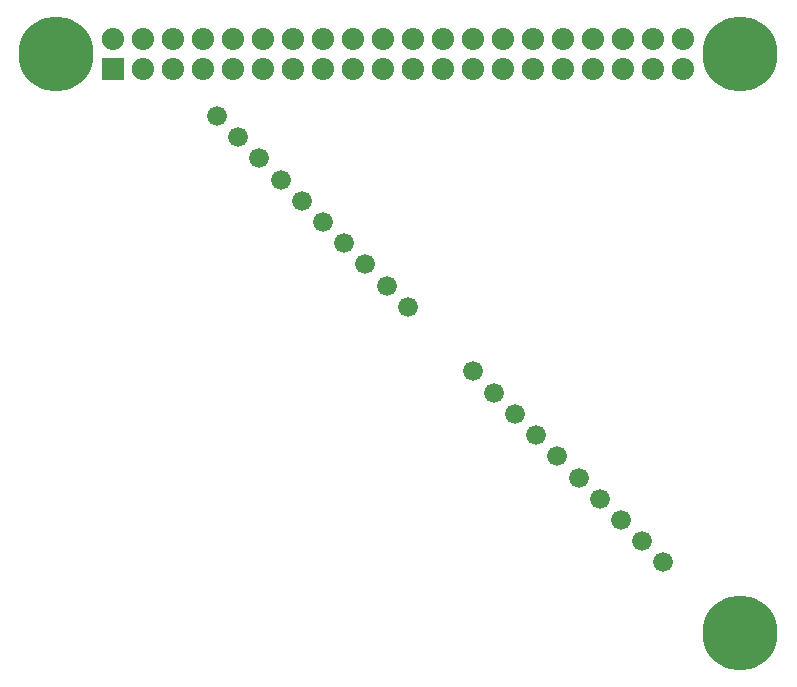
<source format=gbs>
%FSLAX46Y46*%
G04 Gerber Fmt 4.6, Leading zero omitted, Abs format (unit mm)*
G04 Created by KiCad (PCBNEW (2014-08-29 BZR 5106)-product) date Fri 05 Sep 2014 06:56:24 PM PDT*
%MOMM*%
G01*
G04 APERTURE LIST*
%ADD10C,0.100000*%
%ADD11C,6.352400*%
%ADD12R,1.879600X1.879600*%
%ADD13O,1.879600X1.879600*%
%ADD14C,1.676400*%
G04 APERTURE END LIST*
D10*
D11*
X98044000Y-80010000D03*
X155956000Y-129032000D03*
X155956000Y-80010000D03*
D12*
X102870000Y-81280000D03*
D13*
X102870000Y-78740000D03*
X105410000Y-81280000D03*
X105410000Y-78740000D03*
X107950000Y-81280000D03*
X107950000Y-78740000D03*
X110490000Y-81280000D03*
X110490000Y-78740000D03*
X113030000Y-81280000D03*
X113030000Y-78740000D03*
X115570000Y-81280000D03*
X115570000Y-78740000D03*
X118110000Y-81280000D03*
X118110000Y-78740000D03*
X120650000Y-81280000D03*
X120650000Y-78740000D03*
X123190000Y-81280000D03*
X123190000Y-78740000D03*
X125730000Y-81280000D03*
X125730000Y-78740000D03*
X128270000Y-81280000D03*
X128270000Y-78740000D03*
X130810000Y-81280000D03*
X130810000Y-78740000D03*
X133350000Y-81280000D03*
X133350000Y-78740000D03*
X135890000Y-81280000D03*
X135890000Y-78740000D03*
X138430000Y-81280000D03*
X138430000Y-78740000D03*
X140970000Y-81280000D03*
X140970000Y-78740000D03*
X143510000Y-81280000D03*
X143510000Y-78740000D03*
X146050000Y-81280000D03*
X146050000Y-78740000D03*
X148590000Y-81280000D03*
X148590000Y-78740000D03*
X151130000Y-81280000D03*
X151130000Y-78740000D03*
D14*
X111627969Y-85237369D03*
X113424021Y-87033421D03*
X115220072Y-88829472D03*
X117016123Y-90625523D03*
X118812174Y-92421574D03*
X120608226Y-94217626D03*
X122404277Y-96013677D03*
X124200328Y-97809728D03*
X125996379Y-99605779D03*
X127792431Y-101401831D03*
X133268769Y-106878169D03*
X135064821Y-108674221D03*
X136860872Y-110470272D03*
X138656923Y-112266323D03*
X140452974Y-114062374D03*
X142249026Y-115858426D03*
X144045077Y-117654477D03*
X145841128Y-119450528D03*
X147637179Y-121246579D03*
X149433231Y-123042631D03*
M02*

</source>
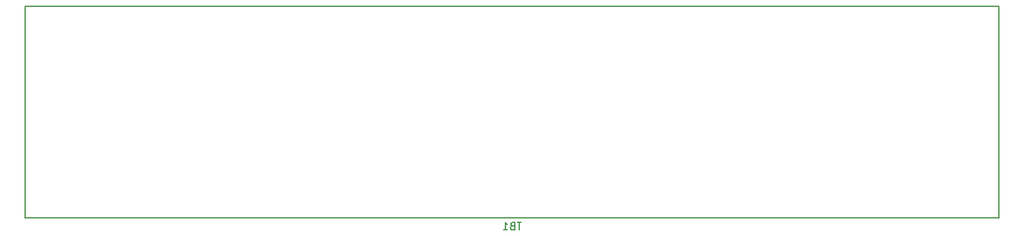
<source format=gbo>
G04 #@! TF.GenerationSoftware,KiCad,Pcbnew,(5.0.0)*
G04 #@! TF.CreationDate,2019-03-27T17:13:10-04:00*
G04 #@! TF.ProjectId,control board power,636F6E74726F6C20626F61726420706F,rev?*
G04 #@! TF.SameCoordinates,Original*
G04 #@! TF.FileFunction,Legend,Bot*
G04 #@! TF.FilePolarity,Positive*
%FSLAX46Y46*%
G04 Gerber Fmt 4.6, Leading zero omitted, Abs format (unit mm)*
G04 Created by KiCad (PCBNEW (5.0.0)) date 03/27/19 17:13:10*
%MOMM*%
%LPD*%
G01*
G04 APERTURE LIST*
%ADD10C,0.150000*%
G04 APERTURE END LIST*
D10*
G04 #@! TO.C,TB1*
X166649400Y-87566500D02*
X166649400Y-116141500D01*
X35288220Y-116141500D02*
X166641780Y-116141500D01*
X35280600Y-116141500D02*
X35280600Y-87566500D01*
X35288220Y-87566500D02*
X166641780Y-87566500D01*
G04 #@! TD*
G04 #@! TO.C,TB1*
X102226904Y-116800380D02*
X101655476Y-116800380D01*
X101941190Y-117800380D02*
X101941190Y-116800380D01*
X100988809Y-117276571D02*
X100845952Y-117324190D01*
X100798333Y-117371809D01*
X100750714Y-117467047D01*
X100750714Y-117609904D01*
X100798333Y-117705142D01*
X100845952Y-117752761D01*
X100941190Y-117800380D01*
X101322142Y-117800380D01*
X101322142Y-116800380D01*
X100988809Y-116800380D01*
X100893571Y-116848000D01*
X100845952Y-116895619D01*
X100798333Y-116990857D01*
X100798333Y-117086095D01*
X100845952Y-117181333D01*
X100893571Y-117228952D01*
X100988809Y-117276571D01*
X101322142Y-117276571D01*
X99798333Y-117800380D02*
X100369761Y-117800380D01*
X100084047Y-117800380D02*
X100084047Y-116800380D01*
X100179285Y-116943238D01*
X100274523Y-117038476D01*
X100369761Y-117086095D01*
G04 #@! TD*
M02*

</source>
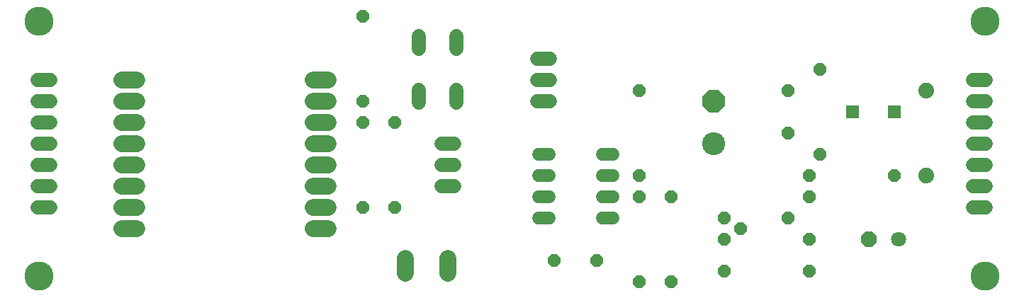
<source format=gbs>
G75*
%MOIN*%
%OFA0B0*%
%FSLAX25Y25*%
%IPPOS*%
%LPD*%
%AMOC8*
5,1,8,0,0,1.08239X$1,22.5*
%
%ADD10C,0.13700*%
%ADD11C,0.10800*%
%ADD12OC8,0.10800*%
%ADD13OC8,0.06000*%
%ADD14OC8,0.07100*%
%ADD15C,0.07100*%
%ADD16C,0.07400*%
%ADD17C,0.06000*%
%ADD18C,0.06800*%
%ADD19R,0.05950X0.05950*%
%ADD20C,0.08000*%
%ADD21C,0.07850*%
D10*
X0019100Y0019100D03*
X0019100Y0139100D03*
X0464100Y0139100D03*
X0464100Y0019100D03*
D11*
X0336600Y0081600D03*
D12*
X0336600Y0101600D03*
D13*
X0301600Y0106600D03*
X0371600Y0106600D03*
X0386600Y0116600D03*
X0371600Y0086600D03*
X0386600Y0076600D03*
X0381600Y0066600D03*
X0381600Y0056600D03*
X0371600Y0046600D03*
X0349100Y0041600D03*
X0341600Y0046600D03*
X0316600Y0056600D03*
X0301600Y0056600D03*
X0301600Y0066600D03*
X0341600Y0036600D03*
X0381600Y0036600D03*
X0381600Y0021600D03*
X0341600Y0021600D03*
X0316600Y0016600D03*
X0301600Y0016600D03*
X0281600Y0026600D03*
X0261600Y0026600D03*
X0186600Y0051600D03*
X0171600Y0051600D03*
X0171600Y0091600D03*
X0186600Y0091600D03*
X0171600Y0101600D03*
X0171600Y0141600D03*
X0421600Y0066600D03*
D14*
X0409600Y0036600D03*
D15*
X0423600Y0036600D03*
D16*
X0436600Y0066600D03*
X0436600Y0106600D03*
D17*
X0289200Y0076600D02*
X0284000Y0076600D01*
X0259200Y0076600D02*
X0254000Y0076600D01*
X0254000Y0066600D02*
X0259200Y0066600D01*
X0284000Y0066600D02*
X0289200Y0066600D01*
X0289200Y0056600D02*
X0284000Y0056600D01*
X0259200Y0056600D02*
X0254000Y0056600D01*
X0254000Y0046600D02*
X0259200Y0046600D01*
X0284000Y0046600D02*
X0289200Y0046600D01*
D18*
X0214600Y0061600D02*
X0208600Y0061600D01*
X0208600Y0071600D02*
X0214600Y0071600D01*
X0214600Y0081600D02*
X0208600Y0081600D01*
X0215500Y0100800D02*
X0215500Y0106800D01*
X0197700Y0106800D02*
X0197700Y0100800D01*
X0253600Y0101600D02*
X0259600Y0101600D01*
X0259600Y0111600D02*
X0253600Y0111600D01*
X0253600Y0121600D02*
X0259600Y0121600D01*
X0215500Y0126400D02*
X0215500Y0132400D01*
X0197700Y0132400D02*
X0197700Y0126400D01*
X0024600Y0111600D02*
X0018600Y0111600D01*
X0018600Y0101600D02*
X0024600Y0101600D01*
X0024600Y0091600D02*
X0018600Y0091600D01*
X0018600Y0081600D02*
X0024600Y0081600D01*
X0024600Y0071600D02*
X0018600Y0071600D01*
X0018600Y0061600D02*
X0024600Y0061600D01*
X0024600Y0051600D02*
X0018600Y0051600D01*
X0458600Y0051600D02*
X0464600Y0051600D01*
X0464600Y0061600D02*
X0458600Y0061600D01*
X0458600Y0071600D02*
X0464600Y0071600D01*
X0464600Y0081600D02*
X0458600Y0081600D01*
X0458600Y0091600D02*
X0464600Y0091600D01*
X0464600Y0101600D02*
X0458600Y0101600D01*
X0458600Y0111600D02*
X0464600Y0111600D01*
D19*
X0421443Y0096600D03*
X0401757Y0096600D03*
D20*
X0155200Y0091600D02*
X0148000Y0091600D01*
X0148000Y0081600D02*
X0155200Y0081600D01*
X0155200Y0071600D02*
X0148000Y0071600D01*
X0148000Y0061600D02*
X0155200Y0061600D01*
X0155200Y0051600D02*
X0148000Y0051600D01*
X0148000Y0041600D02*
X0155200Y0041600D01*
X0065200Y0041600D02*
X0058000Y0041600D01*
X0058000Y0051600D02*
X0065200Y0051600D01*
X0065200Y0061600D02*
X0058000Y0061600D01*
X0058000Y0071600D02*
X0065200Y0071600D01*
X0065200Y0081600D02*
X0058000Y0081600D01*
X0058000Y0091600D02*
X0065200Y0091600D01*
X0065200Y0101600D02*
X0058000Y0101600D01*
X0058000Y0111600D02*
X0065200Y0111600D01*
X0148000Y0111600D02*
X0155200Y0111600D01*
X0155200Y0101600D02*
X0148000Y0101600D01*
D21*
X0191600Y0027625D02*
X0191600Y0020575D01*
X0211600Y0020575D02*
X0211600Y0027625D01*
M02*

</source>
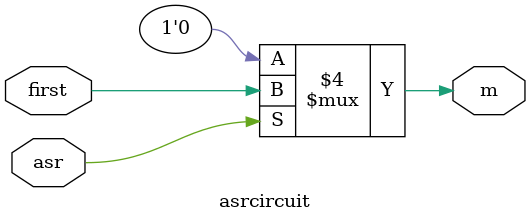
<source format=v>
module shiftreg(SW, KEY, LEDR);
	input [9:0] SW;
	input [3:0] KEY;
	input [7:0] LEDR;
	Shifter s0(
	.LoadVal(SW[7:0]), 
	.Load_n(~KEY[1]), 
	.ShiftRight(~KEY[2]), 
	.ASR(~KEY[3]), 
	.clk(~KEY[0]), 
	.reset_n(SW[9]), 
	.Q(LEDR[7:0])
	);

endmodule

module Shifter(LoadVal, Load_n, ShiftRight, ASR, clk, reset_n, Q);
	input [7:0] LoadVal;
	input Load_n, ShiftRight, ASR, clk, reset_n;
	output [7:0] Q;
	wire w0;
	
	asrcircuit asr7(
		.asr(ASR),
		.first(LoadVal[7]),
		.m(w0)
	);
	
	ShifterBit SB7(LoadVal[7], w0, ShiftRight, Load_n, clk, reset_n, Q[7]);
	ShifterBit SB6(LoadVal[6], Q[7], ShiftRight, Load_n, clk, reset_n, Q[6]);
	ShifterBit SB5(LoadVal[5], Q[6], ShiftRight, Load_n, clk, reset_n, Q[5]);
	ShifterBit SB4(LoadVal[4], Q[5], ShiftRight, Load_n, clk, reset_n, Q[4]);
	ShifterBit SB3(LoadVal[3], Q[4], ShiftRight, Load_n, clk, reset_n, Q[3]);
	ShifterBit SB2(LoadVal[2], Q[3], ShiftRight, Load_n, clk, reset_n, Q[2]);
	ShifterBit SB1(LoadVal[1], Q[2], ShiftRight, Load_n, clk, reset_n, Q[1]);
	ShifterBit SB0(LoadVal[0], Q[1], ShiftRight, Load_n, clk, reset_n, Q[0]);

endmodule

module ShifterBit(load_val, in, shift, load_n, clk, reset_n, out);
	input load_val, in, shift, load_n, clk, reset_n;
	output out;
	wire data_to_dff;
	wire data_from_other_mux;
	
	mux2to1 M0(
	.x(out),
	.y(in),
	.s(shift),
	.m(data_from_other_mux)
	);
	
	mux2to1 M1(
	.x(load_val),
	.y(data_from_other_mux),
	.s(load_n),
	.m(data_to_dff)
	);
	
	flipflop F0(
	.d(data_to_dff),
	.q(out),
	.clock(clk),
	.reset_n(reset_n)
	);
endmodule

module mux2to1(x, y, s, m);
    input x; //selected when s is 0
    input y; //selected when s is 1
    input s; //select signal
    output m; //output
  
    assign m = s & y | ~s & x;
endmodule

module flipflop(d, q, clock, reset_n);
	input clock;
	input reset_n;
	input d;
	output q;
	reg q;

	always @(posedge clock)
	begin
		if (reset_n == 1'b0)
			q <= 1'b0;
		else
			q <= d;
	end
endmodule

module asrcircuit(asr, first, m);
	input asr, first;
	output reg m;
	always @(*)
	begin
		if (asr == 1'b1)
			m <= first;
		else
			m <= 1'b0;
	end
endmodule
</source>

━━━━━━━━━━━━━━━━━━━━

Aim of the exercise -> Set down exactly the lines from the start of the records through the line containing "X155956000Y-129032000D03*", both included, and omit the pictures.

Task answer ->
<source format=gbs>
%FSLAX46Y46*%
G04 Gerber Fmt 4.6, Leading zero omitted, Abs format (unit mm)*
G04 Created by KiCad (PCBNEW (2014-08-29 BZR 5106)-product) date Fri 05 Sep 2014 06:56:24 PM PDT*
%MOMM*%
G01*
G04 APERTURE LIST*
%ADD10C,0.100000*%
%ADD11C,6.352400*%
%ADD12R,1.879600X1.879600*%
%ADD13O,1.879600X1.879600*%
%ADD14C,1.676400*%
G04 APERTURE END LIST*
D10*
D11*
X98044000Y-80010000D03*
X155956000Y-129032000D03*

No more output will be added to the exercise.